Written task 1 – In the entries below, print the lines starting at the one containing "Lyon: 1:55 -> 9:55" and ending at the one containing "83: 8:21 -> 4:21", both included. Leave the pictures out.

Text section –
________________________________________

Write audit_log_filter definitions¶
Audit log filters are JSON documents you pass to audit_log_filter_set_filter().
Every filter nests rules under a root filter object. For authoritative class, event, and field names that validation accepts, see Audit Log Filter definition fields.
| Benefit | Description |
|---|---|
| Smaller logs | Target only the events you need—less disk, simpler retention. |
| Lighter I/O | Fewer bytes per rotation window; less audit overhead on busy hosts. |
| Sharper security signal | Emphasize sensitive tables, account changes, and chosen DML/DDL instead of noise. |
| Faster investigations | Analysts skim fewer lines when irrelevant classes stay out of the file. |
| Compliance fit | Capture the evidence frameworks ask for without logging everything. |
| Lower resource burn | Trim CPU, memory, and disk spent on unwanted audit volume. |
Basic structure¶
A filter is a JSON document whose root is a single filter object. filter contains an optional global log flag, an optional id (used for dynamic filter swapping), and one or more class rules. Each class rule can carry its own log condition and an optional event list; each event block can carry log, abort, print, or a nested filter. Conditions inside log / abort / print are built from field, variable, function, and the and / or / not logical operators.
The tree below summarizes where each key legally nests:
filter # root object
├── log # optional boolean; global default
├── id # optional; referenced by activate / ref
└── class # one object or an array of class rules
├── name: <class> # "connection" | "general" | "table_access" | "message"
├── log # optional; boolean OR a condition
├── print # optional; field-replacement rule (redaction)
└── event # one object or an array of event rules
├── name: <subclass> # e.g. "connect", "status", "update", "insert", …
├── log # optional; boolean OR a condition
├── abort # optional; boolean OR a condition (blocks execution)
├── print # optional; field-replacement rule (redaction)
└── filter # optional; subfilter for dynamic swapping
condition := {
field : { name, value } # compare an event field
variable : { name, value } # compare a predefined server variable
function : { name, args? } # call a predefined function
and | or : [ condition, … ] # combine sub-conditions
not : condition # invert a sub-condition
}
Keep this shape in mind as you read the rest of the page: every subsequent example hangs something off one of these nodes.

________________________________________

Written task 2 – Name every benefit in the Benefit column of the table in the audit log filter text.

________________________________________

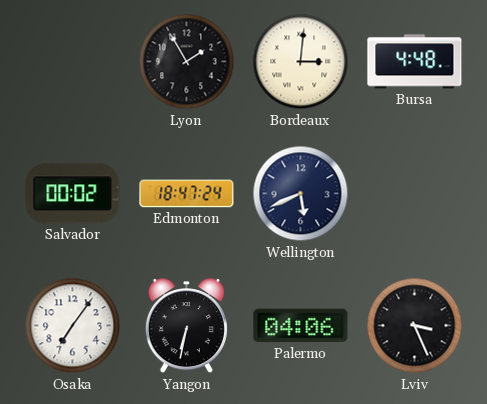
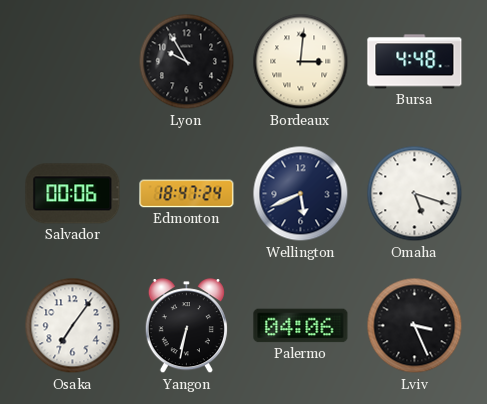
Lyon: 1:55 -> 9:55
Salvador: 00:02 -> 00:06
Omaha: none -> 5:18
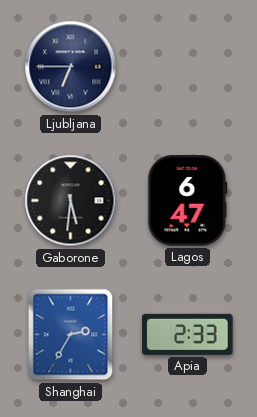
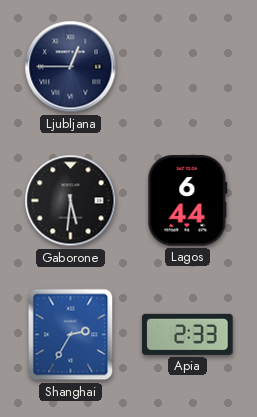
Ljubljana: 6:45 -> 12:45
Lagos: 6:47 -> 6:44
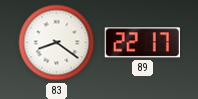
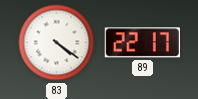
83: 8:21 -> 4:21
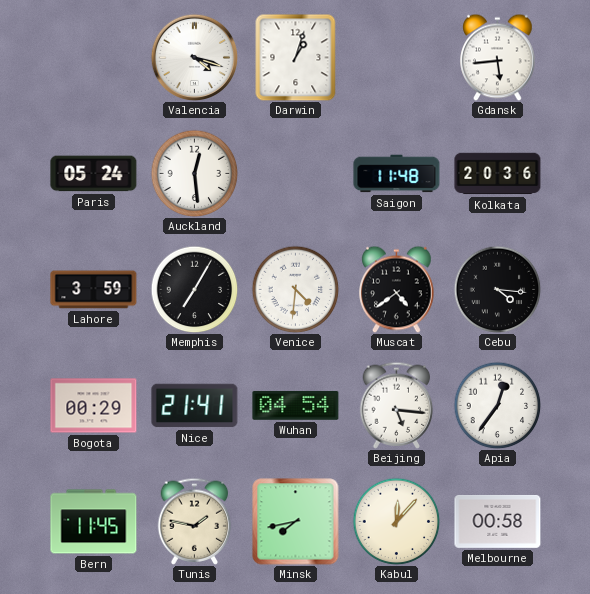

________________________________________

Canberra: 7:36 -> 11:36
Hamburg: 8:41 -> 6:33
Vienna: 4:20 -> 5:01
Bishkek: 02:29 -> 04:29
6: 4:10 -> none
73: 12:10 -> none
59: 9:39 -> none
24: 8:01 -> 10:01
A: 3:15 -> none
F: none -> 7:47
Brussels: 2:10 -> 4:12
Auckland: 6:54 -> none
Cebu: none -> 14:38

________________________________________

Problem solution 1 –
Lyon: 1:55 -> 9:55
Salvador: 00:02 -> 00:06
Omaha: none -> 5:18
Ljubljana: 6:45 -> 12:45
Lagos: 6:47 -> 6:44
83: 8:21 -> 4:21

Problem solution 2 –
- Smaller logs
- Lighter I/O
- Sharper security signal
- Faster investigations
- Compliance fit
- Lower resource burn